- _ABOUT THIS EXERCISE_:
The whole listing that follows, pictures excepted, should be printed again exactly as given.

____________

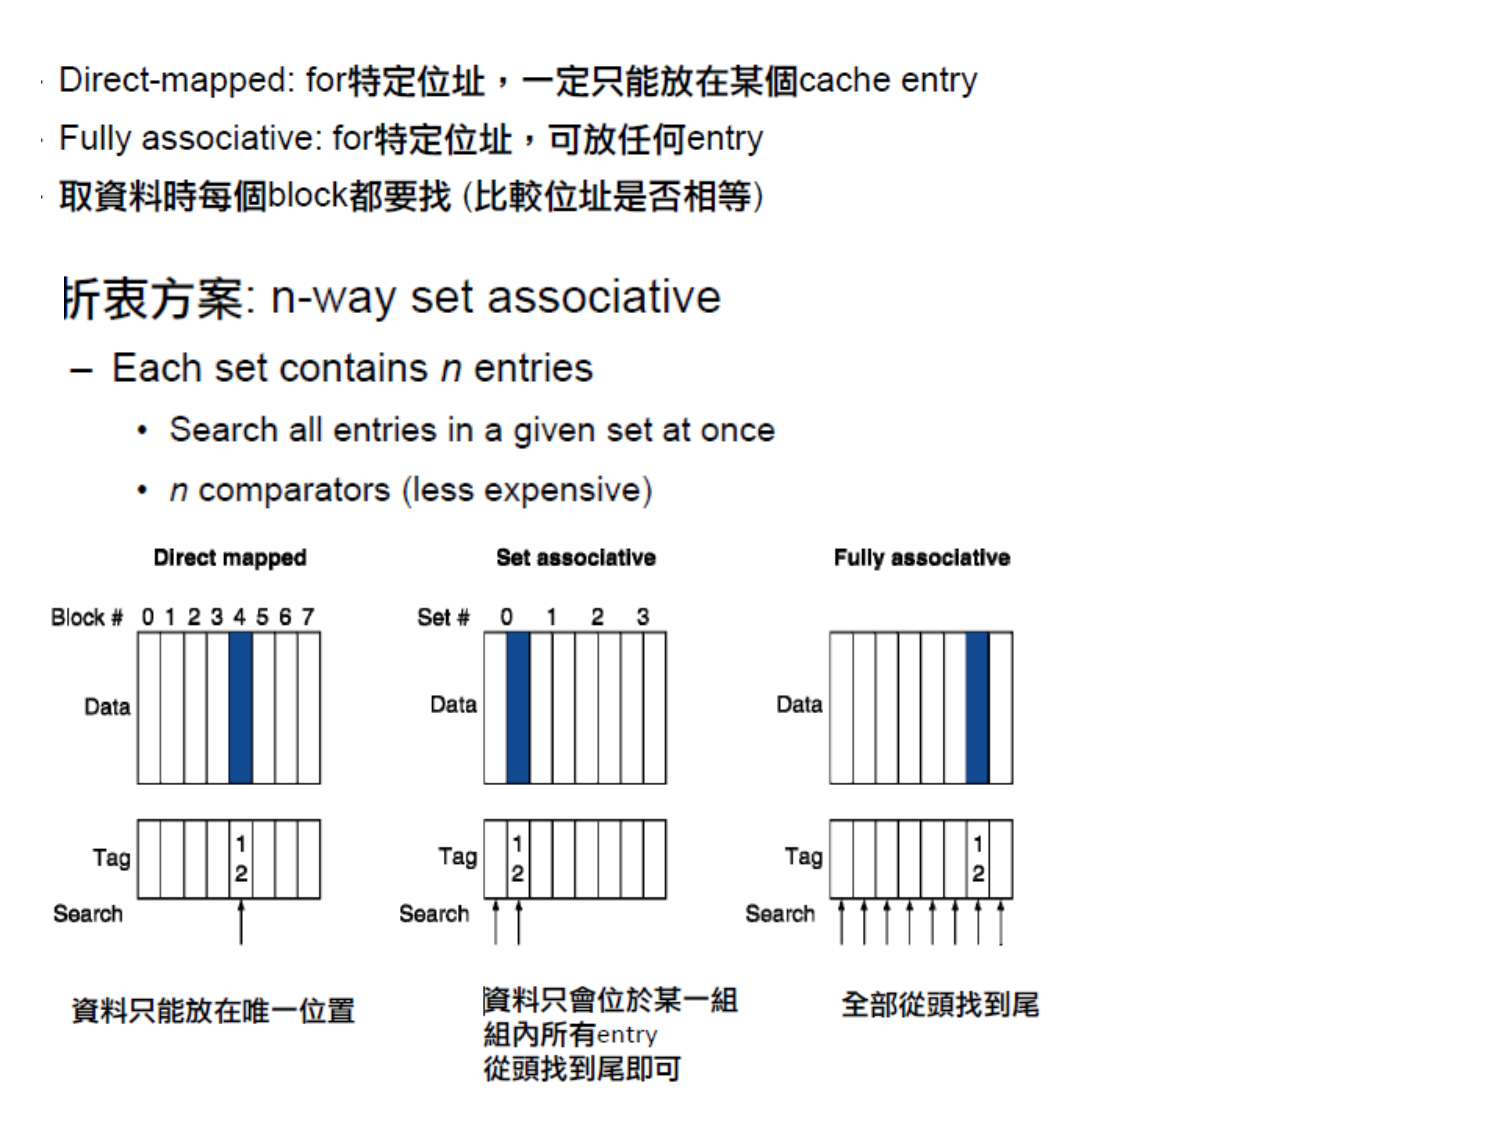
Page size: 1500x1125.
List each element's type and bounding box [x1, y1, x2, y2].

picture [40, 54, 984, 224]
list [64, 255, 786, 516]
picture [41, 526, 1056, 1086]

____________

- _TASK RESPONSE_:
Page size: 1500x1125.
List each element's type and bounding box [x1, y1, x2, y2].

picture [40, 54, 984, 224]
list [64, 255, 786, 516]
picture [41, 526, 1056, 1086]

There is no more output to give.